Johnny can’t read for linguistic and cultural nuances anymore. That is sad, because it is Johnny’s foremost responsibility to rightly preach a text…an inspired one at that. (2 Tim 3:16-4:2)
Instead of reading, television has now become the dominant cultural medium.
As a result, the lost art of writing careful composition has also been sacrificed at the altar of cultural expedience. Gordon suggests (I agree) that the practice of voracious reading and writing can only aid a preacher in his preaching. I think the history of the church can attest to this. Some of the greatest pastors and theologians have left behind libraries of personal literary work.
Reading and writing are not the only sensibilities in decline.
In this modern image-driven age, we are assaulted by a consistent torrent of meaningless images and information.
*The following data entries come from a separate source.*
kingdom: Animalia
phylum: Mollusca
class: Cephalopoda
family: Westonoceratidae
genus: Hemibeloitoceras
The overload numbs our sensibilities to discern the significant from the insignificant. From pop music, Jersey Shore, Facebook or Tosh.O, we are a culture dominated by the trite and irreverent. We are immersed in it like a fish in the sea. So not only can “Johnny” no longer read or write well, he can no longer see or feel what is truly weighty or significant in the gospel.
Gordon posits that this is one of the reasons expository sermons have become sparse in contemporary pulpits. Some Preacher’s only wish to gather a topical vignette that confirms whatever presuppositions they bring to the text. A sermon that consists of moralism, how-tos or a cultural war call is all too typical nowadays. But if preachers were to read Scripture carefully, they would see the Bible as a book on Christology, not these tertiary issues.
Gordon makes the point numerous times that the primary message emanating from every pulpit should be this: The fitness of the person and work of Jesus Christ to be a Savior to sinners. From Genesis to Revelation this is the ultimate thread and theme of Scripture.
The book(let) is only around 100 reading pages and does a succinct job of pinpointing many areas of cultural concern we may overlook. Though pastors are the subject it is worth a read for every lay leader, Sunday Teacher, or church attendee. In the last chapter Gordon gives hope to the collective “Johnny’s” by showing ways to cultivate latent reading, writing, and preaching talents.
I pray the Holy Spirit raises up such men to do the hard work of uplifting Christ in the pulpit. I pray these men will do the necessary preparatory work to preach this Christ well, for the good of lost man and to the glory of God.